• Sat. May 14th, 2022

RBI pushes lenders to raise funds on bad debt build-up

ByTina R. Wimmer

Mar 11, 2021
NEW DELHI: The Reserve Bank of India (RBI) is pushing banks and non-bank financial companies (NBFCs) to raise capital to prepare for a potential pileup in bad debt In the coming months.
Private sector lenders such as ICICI Bank, HDFC Bank and Axis Bank have responded by raising over Rs 50,000 crore among them, but their public sector rivals appear to be slow to enter the market, despite the abundance of liquidity in the system due to announced stimulus plans. by governments around the world.
The government recognizes that state-owned banks will also need to raise equity and build capital before they start recognizing loans as non-performing assets (NPA) and also set aside funds for the debt restructuring announced by the RBI, but the Ministry of Finance has not yet asked the banks to settle the details.

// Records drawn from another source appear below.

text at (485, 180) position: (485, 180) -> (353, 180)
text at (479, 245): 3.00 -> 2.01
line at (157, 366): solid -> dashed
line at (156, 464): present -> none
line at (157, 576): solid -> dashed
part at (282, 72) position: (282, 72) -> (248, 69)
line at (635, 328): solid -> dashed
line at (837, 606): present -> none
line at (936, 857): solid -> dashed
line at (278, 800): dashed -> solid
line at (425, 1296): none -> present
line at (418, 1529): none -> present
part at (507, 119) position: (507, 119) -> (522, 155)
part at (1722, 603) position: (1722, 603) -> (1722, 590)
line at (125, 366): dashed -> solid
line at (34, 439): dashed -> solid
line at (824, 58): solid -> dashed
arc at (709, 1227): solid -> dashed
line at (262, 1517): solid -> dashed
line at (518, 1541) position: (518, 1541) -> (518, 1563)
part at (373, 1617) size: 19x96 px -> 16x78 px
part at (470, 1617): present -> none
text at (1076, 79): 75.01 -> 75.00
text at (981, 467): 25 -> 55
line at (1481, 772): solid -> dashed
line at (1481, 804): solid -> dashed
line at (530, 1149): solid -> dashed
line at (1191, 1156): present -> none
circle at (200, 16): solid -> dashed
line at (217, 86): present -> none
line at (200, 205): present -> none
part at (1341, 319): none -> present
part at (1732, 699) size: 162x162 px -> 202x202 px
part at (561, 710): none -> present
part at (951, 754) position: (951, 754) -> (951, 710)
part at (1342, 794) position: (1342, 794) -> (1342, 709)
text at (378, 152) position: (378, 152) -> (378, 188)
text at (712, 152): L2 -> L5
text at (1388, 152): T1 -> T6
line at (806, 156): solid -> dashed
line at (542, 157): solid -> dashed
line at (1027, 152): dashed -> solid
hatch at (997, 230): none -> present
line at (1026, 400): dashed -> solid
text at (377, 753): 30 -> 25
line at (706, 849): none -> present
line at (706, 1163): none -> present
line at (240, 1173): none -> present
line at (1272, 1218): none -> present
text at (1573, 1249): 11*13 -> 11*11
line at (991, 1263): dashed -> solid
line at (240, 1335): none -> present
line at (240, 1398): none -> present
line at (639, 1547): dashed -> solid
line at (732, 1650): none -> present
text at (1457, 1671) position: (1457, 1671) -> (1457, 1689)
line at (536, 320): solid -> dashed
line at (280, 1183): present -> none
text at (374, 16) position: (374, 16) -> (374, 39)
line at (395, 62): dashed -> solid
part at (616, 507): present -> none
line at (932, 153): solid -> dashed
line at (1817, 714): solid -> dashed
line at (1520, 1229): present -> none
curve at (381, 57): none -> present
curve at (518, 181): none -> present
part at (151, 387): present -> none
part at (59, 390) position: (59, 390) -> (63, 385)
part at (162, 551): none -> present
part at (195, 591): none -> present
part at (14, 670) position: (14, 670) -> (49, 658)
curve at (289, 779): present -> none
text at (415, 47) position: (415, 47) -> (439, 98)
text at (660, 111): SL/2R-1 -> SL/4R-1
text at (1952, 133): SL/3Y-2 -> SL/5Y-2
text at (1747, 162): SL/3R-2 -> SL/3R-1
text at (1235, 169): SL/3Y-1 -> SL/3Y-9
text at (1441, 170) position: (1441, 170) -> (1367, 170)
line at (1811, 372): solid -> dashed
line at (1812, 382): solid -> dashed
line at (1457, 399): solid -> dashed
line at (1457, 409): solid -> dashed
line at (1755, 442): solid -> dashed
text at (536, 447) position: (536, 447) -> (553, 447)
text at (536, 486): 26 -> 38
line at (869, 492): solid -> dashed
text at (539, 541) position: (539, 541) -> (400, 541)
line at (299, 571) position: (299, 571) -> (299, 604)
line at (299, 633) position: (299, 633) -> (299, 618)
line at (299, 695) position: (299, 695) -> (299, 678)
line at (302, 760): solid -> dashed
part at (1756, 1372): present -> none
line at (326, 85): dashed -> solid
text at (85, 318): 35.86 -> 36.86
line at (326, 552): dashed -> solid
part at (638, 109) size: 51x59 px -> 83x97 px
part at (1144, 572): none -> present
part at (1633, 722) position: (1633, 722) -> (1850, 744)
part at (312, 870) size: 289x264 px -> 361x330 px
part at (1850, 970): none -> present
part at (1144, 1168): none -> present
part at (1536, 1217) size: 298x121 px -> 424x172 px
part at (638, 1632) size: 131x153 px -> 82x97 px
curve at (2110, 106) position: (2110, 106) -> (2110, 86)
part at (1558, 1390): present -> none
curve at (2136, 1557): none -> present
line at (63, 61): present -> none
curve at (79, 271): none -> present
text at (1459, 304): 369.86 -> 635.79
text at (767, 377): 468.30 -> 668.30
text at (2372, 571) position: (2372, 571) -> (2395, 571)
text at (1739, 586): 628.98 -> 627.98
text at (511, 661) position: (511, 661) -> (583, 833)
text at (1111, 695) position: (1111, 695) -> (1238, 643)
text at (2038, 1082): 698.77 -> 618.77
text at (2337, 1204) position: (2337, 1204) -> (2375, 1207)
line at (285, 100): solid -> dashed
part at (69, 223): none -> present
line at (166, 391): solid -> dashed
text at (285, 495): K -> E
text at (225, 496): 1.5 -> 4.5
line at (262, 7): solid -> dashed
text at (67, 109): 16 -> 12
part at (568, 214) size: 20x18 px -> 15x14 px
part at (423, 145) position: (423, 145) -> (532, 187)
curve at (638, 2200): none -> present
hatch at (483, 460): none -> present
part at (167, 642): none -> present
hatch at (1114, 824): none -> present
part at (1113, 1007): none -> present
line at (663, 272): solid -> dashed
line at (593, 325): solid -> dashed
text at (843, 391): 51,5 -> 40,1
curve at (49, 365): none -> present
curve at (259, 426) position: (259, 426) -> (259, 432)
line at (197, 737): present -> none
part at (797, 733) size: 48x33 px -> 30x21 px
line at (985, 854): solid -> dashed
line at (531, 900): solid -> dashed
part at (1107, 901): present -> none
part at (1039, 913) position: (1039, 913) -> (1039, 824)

“The RBI does not want a repeat of the situation after the financial crisis when some banks were slow to raise funds. If this happens for public sector banks, the government will have to inject additional capital,” a source told TOI. State Bank of India, Bank of Baroda, Union Bank and Punjab National Bank are among the lenders who have started the fundraising process.
Most public sector banks are hesitant to touch equity markets because their valuations have taken a hit. This significantly reduces their leeway to raise capital, as they have to keep the government stake above 51%. For example, Canara Bank’s share price of Rs 103 is almost a third of its 52-week high. The current market capitalization of the bank, after the merger with Syndicate Bank, is Rs 15,000 crore, with a government stake of 78%. If the bank raised Rs 5,000 crore, the government’s stake would drop to 58%.
PSU bank chiefs say the government has insured the capital to the extent required. However, there is uncertainty about when the infusion will take place, which makes planning difficult.
With the Covid-19 loan moratorium due to end in a week, several businesses will have to start repaying loans or queuing outside banks to have them restructured. As strict standards are expected to be put in place, several entities may find it difficult to obtain debt relief, which will force banks to classify them as NPAs and set aside capital to cover losses for the next few quarters. . The RBI itself has warned that NPAs could hit a two-decade high of 14.7% by March. “Raising capital will be crucial not only to ensure the flow of credit, but also to build the resilience of the financial system,” the RBI Governor said. Shaktikanta Das had said recently.